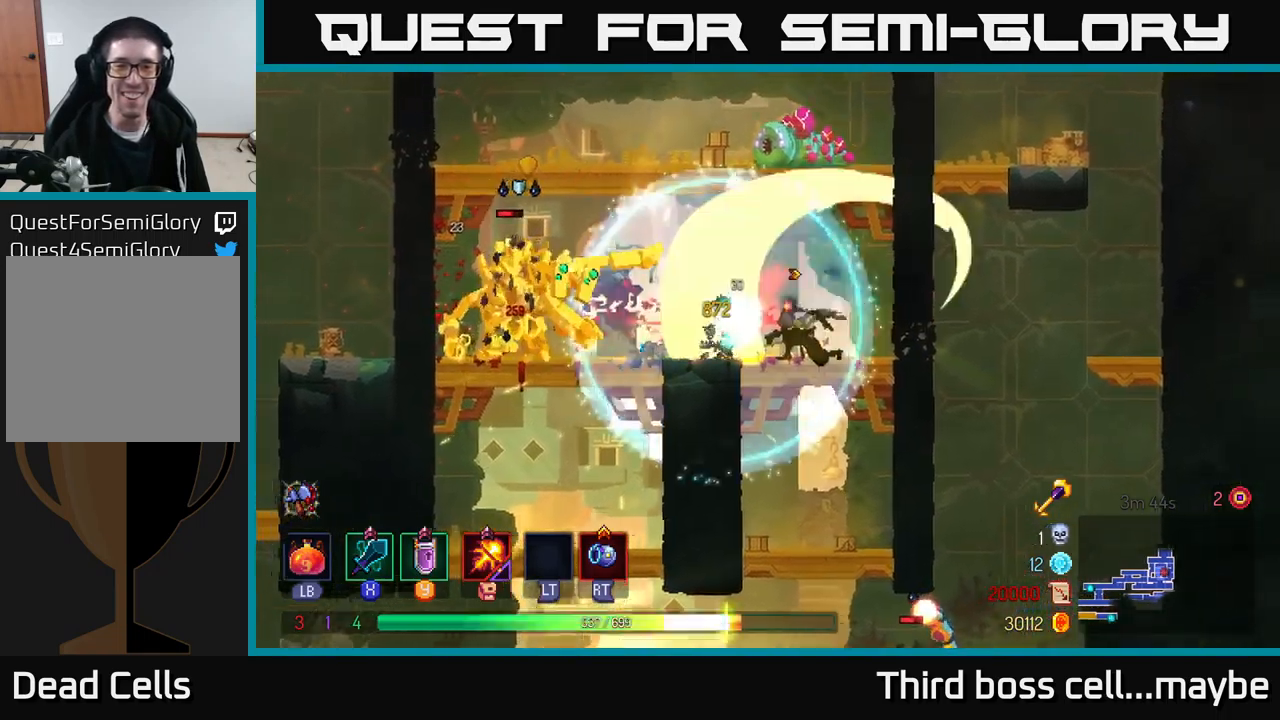
{"buttons": ["A"], "left_stick": "center", "right_stick": "center", "events": [[216, "A", "down"], [333, "A", "up"], [400, "A", "down"]]}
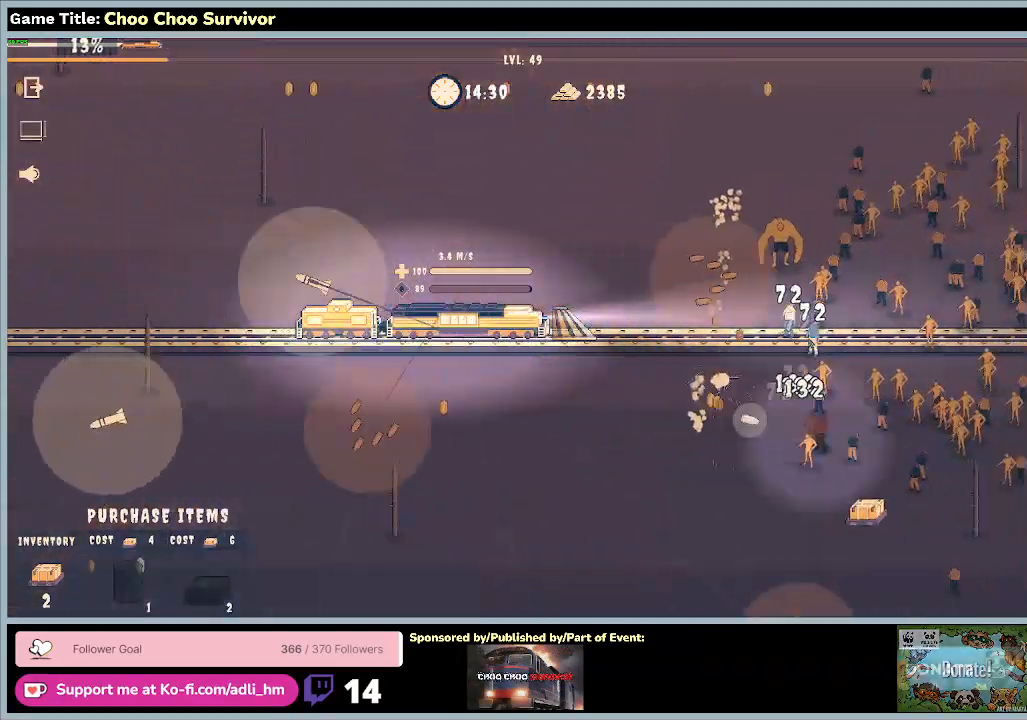
Gameplay with keyboard and mouse; each line is a JSON object with the keys and mouse buttons held at the frame after it. "events" lists presses ("down") and releases ("up") of "0", "1", "2", "3", "4", "5", "6", "7", "8", "9", "a", "alt", "b", "c", "caps_lock", "ctrl", "d", "down", "e", "escape", "f", "f1", "f2", "f3", "f4", "f5", "f6", "f7", "f8", "g", "h", "i", "j", "k", "l", "left", "m", "n", "o", "p", "q", "r", "return", "right", "s", "shift", "space", "t", "tab", "tilde", "u", "up", "v", "w", "x", "y", "z", "mouse_left", "mouse_wheel" and "mouse_right" between this image and that frame as [ms after this image, input, new state], when the widget could be followed in between. "mouse_left", "mouse_wheel", "mouse_right" = the "left", "wheel", "right" buttons of the "mouse" list. No other keys are recorded. "wheel" means that the mouse wheel is clicked or scrolled. Not read: mouse_move.
{"keys": ["shift"], "mouse": [], "events": []}
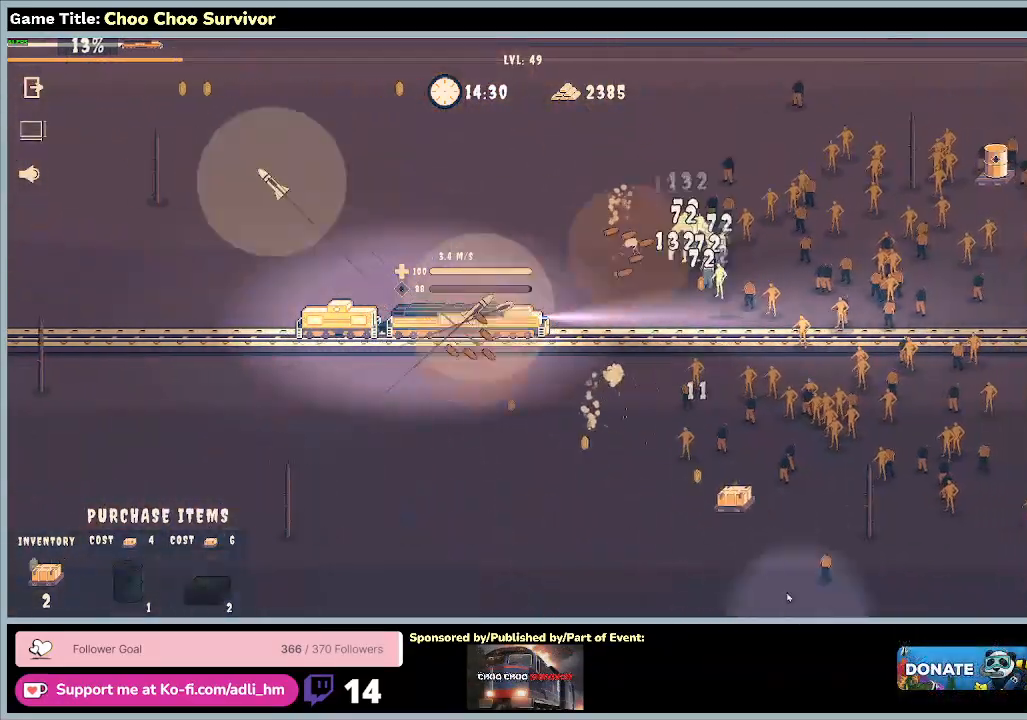
{"keys": [], "mouse": [], "events": [[233, "shift", "up"]]}
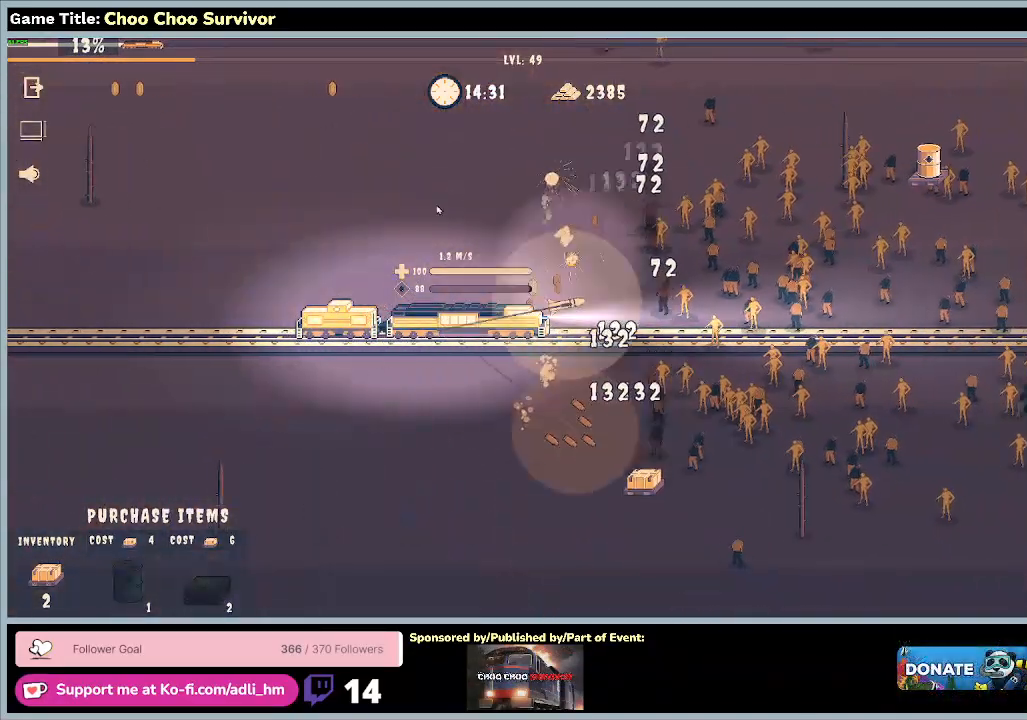
{"keys": [], "mouse": [], "events": []}
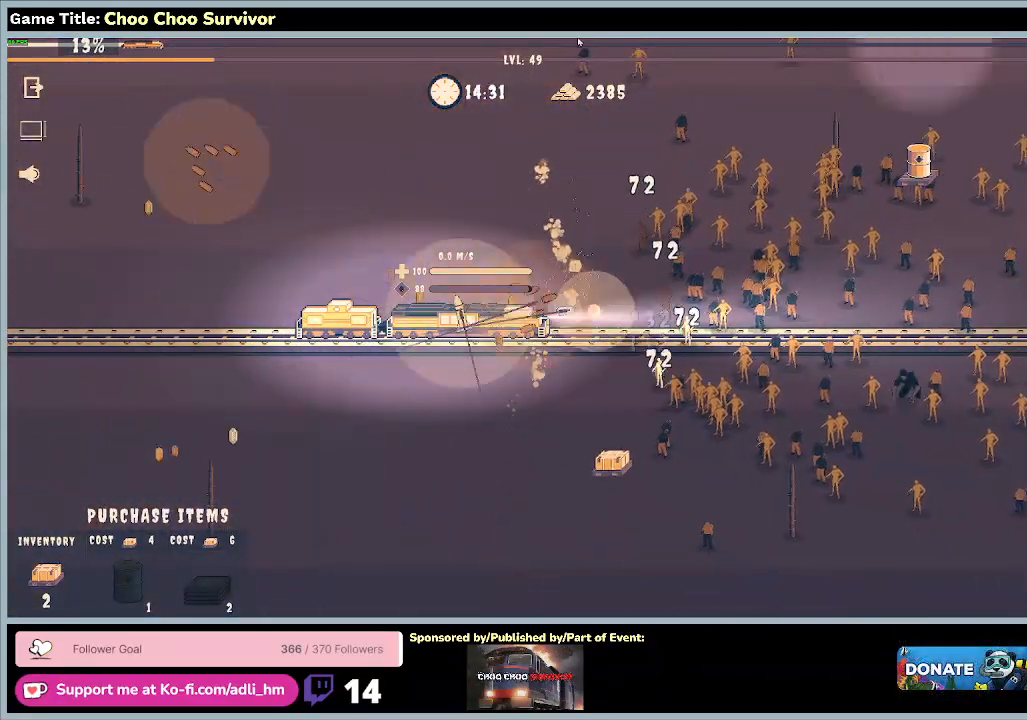
{"keys": ["shift"], "mouse": [], "events": [[33, "shift", "down"]]}
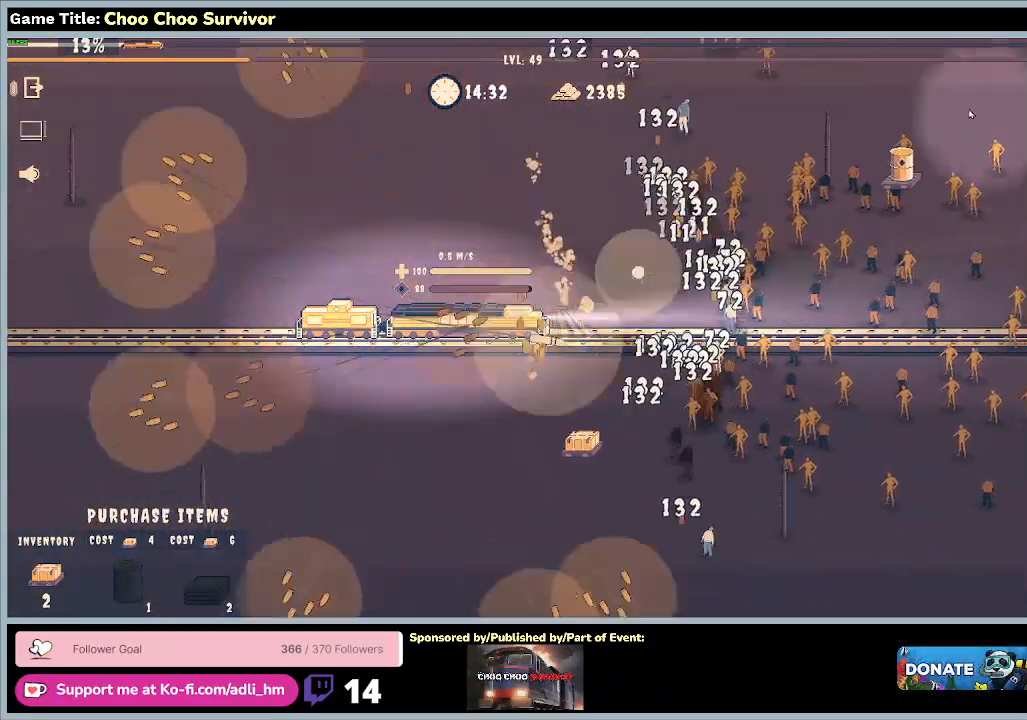
{"keys": ["shift"], "mouse": [], "events": []}
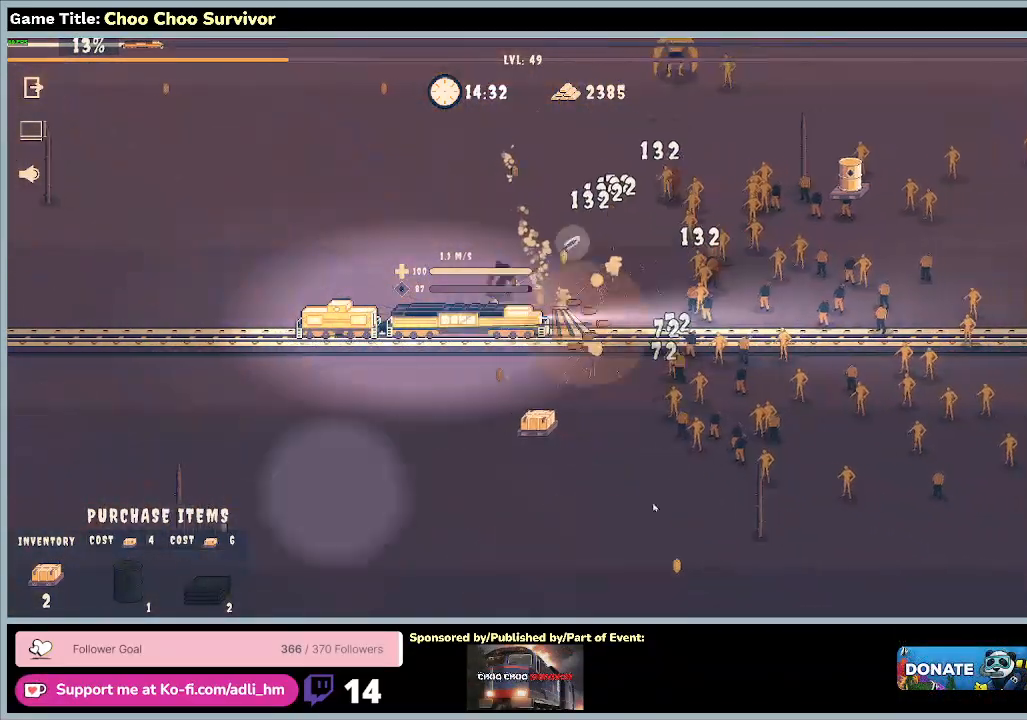
{"keys": ["shift"], "mouse": [], "events": []}
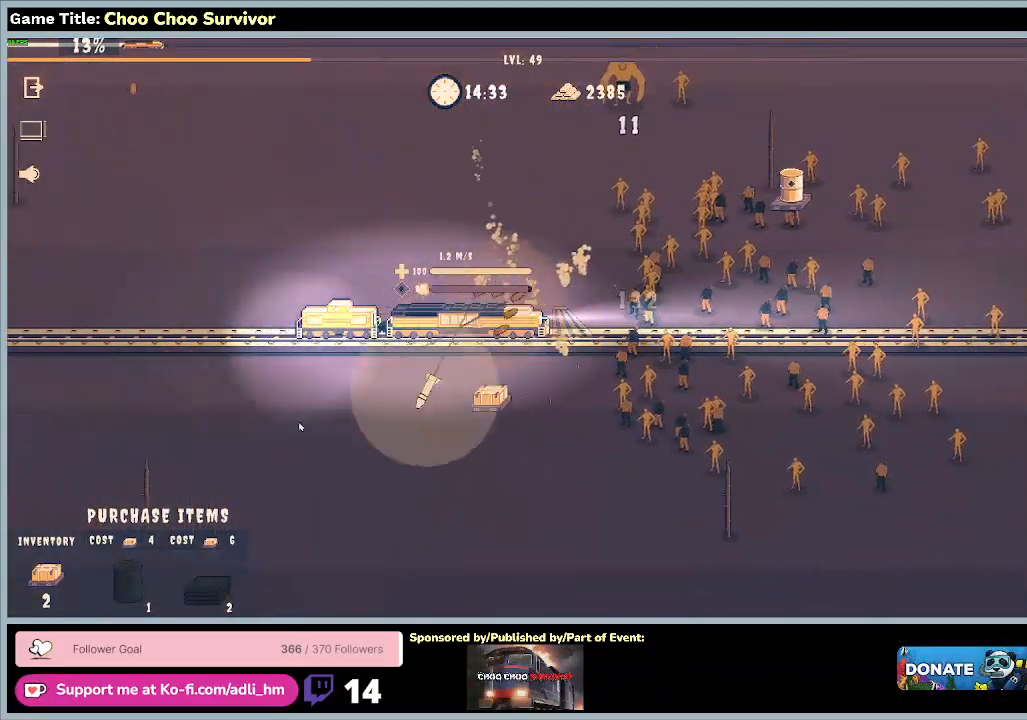
{"keys": ["shift"], "mouse": [], "events": []}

◆ Description of the task
What is needed is how many lines of the listing include the string "down", given as a bare number.

◆ Answer
3